Иван Дмитриевич молчал.

Певцов перелил так и не выпитый им херес обратно в бутылку, затем вместе с рюмками убрал ее в книжный шкаф.

— Вы правы, господин Путилин, праздновать победу рано. Мы ведь еще не знаем, кто стоял за спиной убийцы. Да и обстановка в городе такова, что в ближайшие дни нужно быть готовыми ко всему. Вам известно, кстати, что с сегодняшнего вечера офицеры обоих жандармских дивизионов будут ночевать в казармах?
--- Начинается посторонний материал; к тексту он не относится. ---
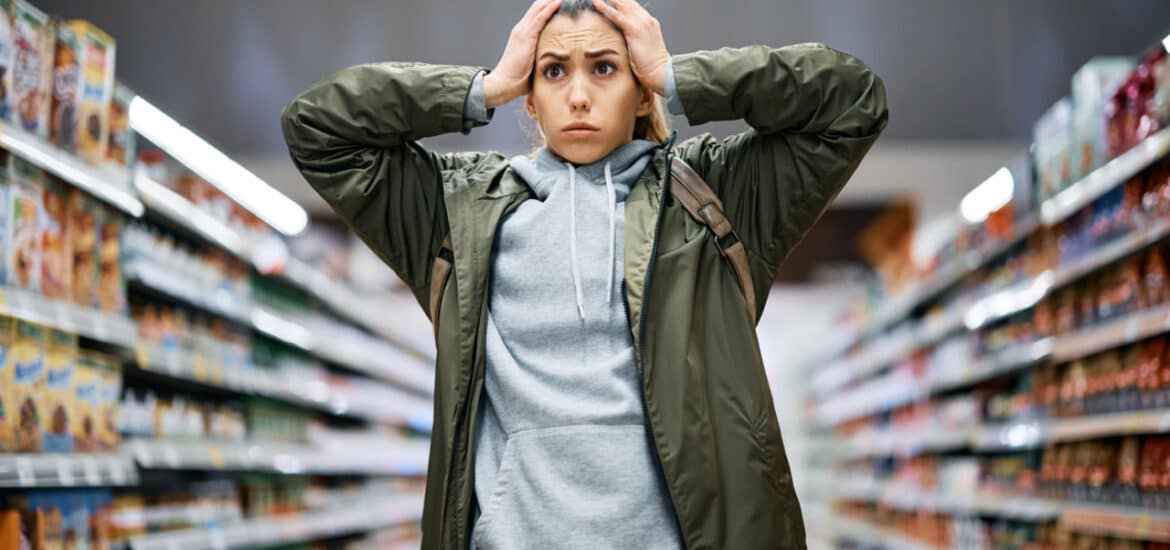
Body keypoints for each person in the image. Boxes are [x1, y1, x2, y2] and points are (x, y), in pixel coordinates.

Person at [281, 0, 888, 548]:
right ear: (529, 94)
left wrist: (680, 77)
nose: (577, 95)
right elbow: (316, 129)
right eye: (553, 71)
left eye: (604, 68)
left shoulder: (714, 197)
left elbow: (851, 101)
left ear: (641, 89)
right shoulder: (459, 212)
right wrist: (479, 89)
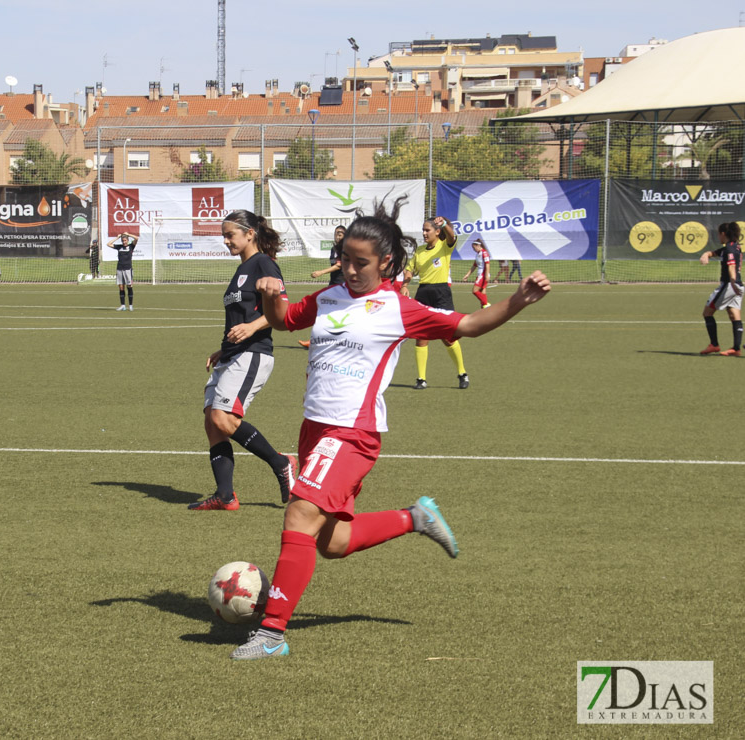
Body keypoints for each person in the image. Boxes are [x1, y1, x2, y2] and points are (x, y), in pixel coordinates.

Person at [229, 199, 551, 660]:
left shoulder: (397, 308)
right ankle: (415, 518)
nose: (351, 269)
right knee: (333, 542)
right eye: (345, 260)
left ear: (385, 262)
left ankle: (272, 632)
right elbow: (283, 321)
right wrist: (270, 296)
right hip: (315, 431)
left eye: (361, 263)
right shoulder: (329, 296)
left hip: (352, 434)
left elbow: (468, 324)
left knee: (299, 513)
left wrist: (518, 301)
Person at [189, 210, 297, 512]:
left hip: (254, 353)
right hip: (233, 355)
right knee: (213, 423)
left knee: (224, 419)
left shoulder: (263, 263)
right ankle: (225, 495)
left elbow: (282, 310)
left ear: (250, 233)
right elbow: (241, 316)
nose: (226, 241)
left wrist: (252, 327)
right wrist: (222, 349)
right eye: (223, 236)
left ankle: (281, 462)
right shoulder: (243, 269)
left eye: (230, 235)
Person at [401, 214, 469, 389]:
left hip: (441, 293)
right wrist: (405, 284)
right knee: (421, 337)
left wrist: (445, 224)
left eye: (427, 230)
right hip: (423, 293)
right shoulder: (419, 251)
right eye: (423, 230)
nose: (424, 233)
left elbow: (452, 236)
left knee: (448, 337)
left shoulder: (444, 246)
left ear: (437, 232)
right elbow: (410, 270)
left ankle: (462, 373)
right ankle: (421, 379)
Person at [698, 221, 743, 356]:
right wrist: (706, 254)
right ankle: (736, 348)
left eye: (719, 234)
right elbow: (714, 253)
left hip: (729, 285)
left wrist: (733, 283)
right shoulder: (734, 247)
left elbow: (731, 267)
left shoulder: (729, 249)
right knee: (734, 315)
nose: (718, 237)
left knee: (707, 313)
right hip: (737, 285)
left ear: (723, 234)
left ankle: (714, 345)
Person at [299, 224, 348, 348]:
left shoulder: (344, 249)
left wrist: (321, 272)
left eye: (340, 234)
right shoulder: (334, 248)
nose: (337, 236)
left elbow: (339, 265)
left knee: (328, 312)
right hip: (333, 285)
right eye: (336, 233)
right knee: (326, 312)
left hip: (341, 286)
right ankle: (318, 340)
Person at [107, 232, 137, 311]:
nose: (124, 242)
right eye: (123, 240)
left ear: (127, 240)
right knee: (121, 287)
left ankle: (130, 305)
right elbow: (108, 244)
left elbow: (136, 238)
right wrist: (117, 237)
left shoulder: (131, 246)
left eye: (125, 240)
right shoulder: (119, 247)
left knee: (129, 286)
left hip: (128, 269)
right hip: (119, 268)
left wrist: (129, 234)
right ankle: (123, 305)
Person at [462, 237, 492, 309]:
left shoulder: (484, 253)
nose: (473, 249)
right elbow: (474, 266)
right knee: (482, 292)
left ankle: (486, 304)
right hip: (480, 275)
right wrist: (467, 275)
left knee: (475, 291)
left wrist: (486, 275)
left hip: (483, 275)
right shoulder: (478, 254)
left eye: (474, 247)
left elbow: (487, 264)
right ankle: (484, 309)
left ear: (478, 246)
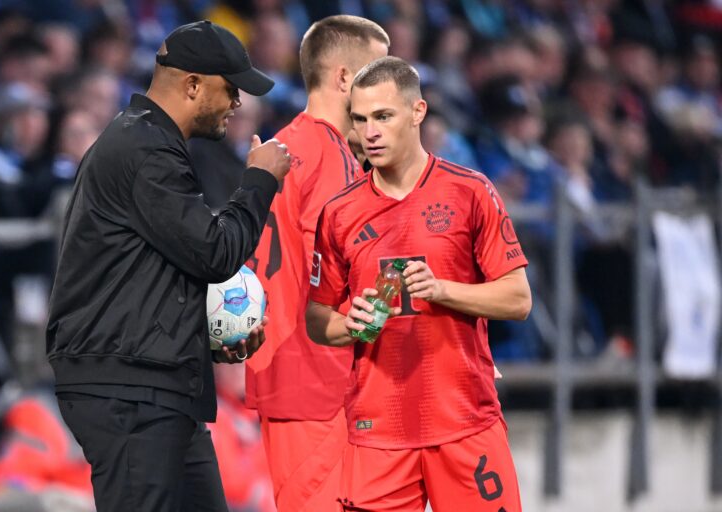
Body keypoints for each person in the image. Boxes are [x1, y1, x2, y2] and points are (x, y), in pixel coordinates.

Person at [45, 21, 291, 512]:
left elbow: (152, 273)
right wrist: (259, 181)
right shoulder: (145, 149)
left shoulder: (146, 141)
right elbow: (216, 253)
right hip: (128, 389)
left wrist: (210, 337)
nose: (237, 102)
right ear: (193, 85)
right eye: (231, 88)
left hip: (154, 381)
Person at [306, 56, 530, 511]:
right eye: (360, 119)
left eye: (383, 116)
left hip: (465, 421)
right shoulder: (339, 213)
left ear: (417, 112)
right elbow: (316, 317)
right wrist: (349, 324)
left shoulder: (470, 191)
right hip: (378, 431)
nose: (370, 132)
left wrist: (443, 290)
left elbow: (518, 298)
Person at [244, 15, 389, 511]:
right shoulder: (327, 158)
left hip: (298, 375)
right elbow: (339, 277)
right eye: (376, 73)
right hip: (317, 378)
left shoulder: (290, 146)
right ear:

Месяц назад, в этот же час (только тогда раньше смеркалось) Иван Дмитриевич видел волка, бежавшего по Невскому проспекту. Уже пустынно было, возвращался со службы домой и увидел. Погода стояла мерзейшая, дождь со снегом, прохожих почти нет, но те, что были, тоже заметили и замерли в ужасе, прижимаясь к стенам домов. Однако и жена усомнилась, когда Иван Дмитриевич ей рассказал, и на службе ни один человек не поверил, хотя кивали, поддакивали, охали. По глазам видать было, что не верят. Действительно, откуда взяться волку на главном проспекте столицы? Но вот был же! Занесла нелегкая. И настоящий волк, не собака — хвост волчий, и шкура, и лапы, и желтые просверки в глазах. Он неторопливо трусил по ночному вымершему проспекту, как по лесу, облезлый и для оборотня сильно уж грязный, натуральный волчище. Страшнее всего было видеть, что морда у него веселая, словно не поживы ищет, а забавы.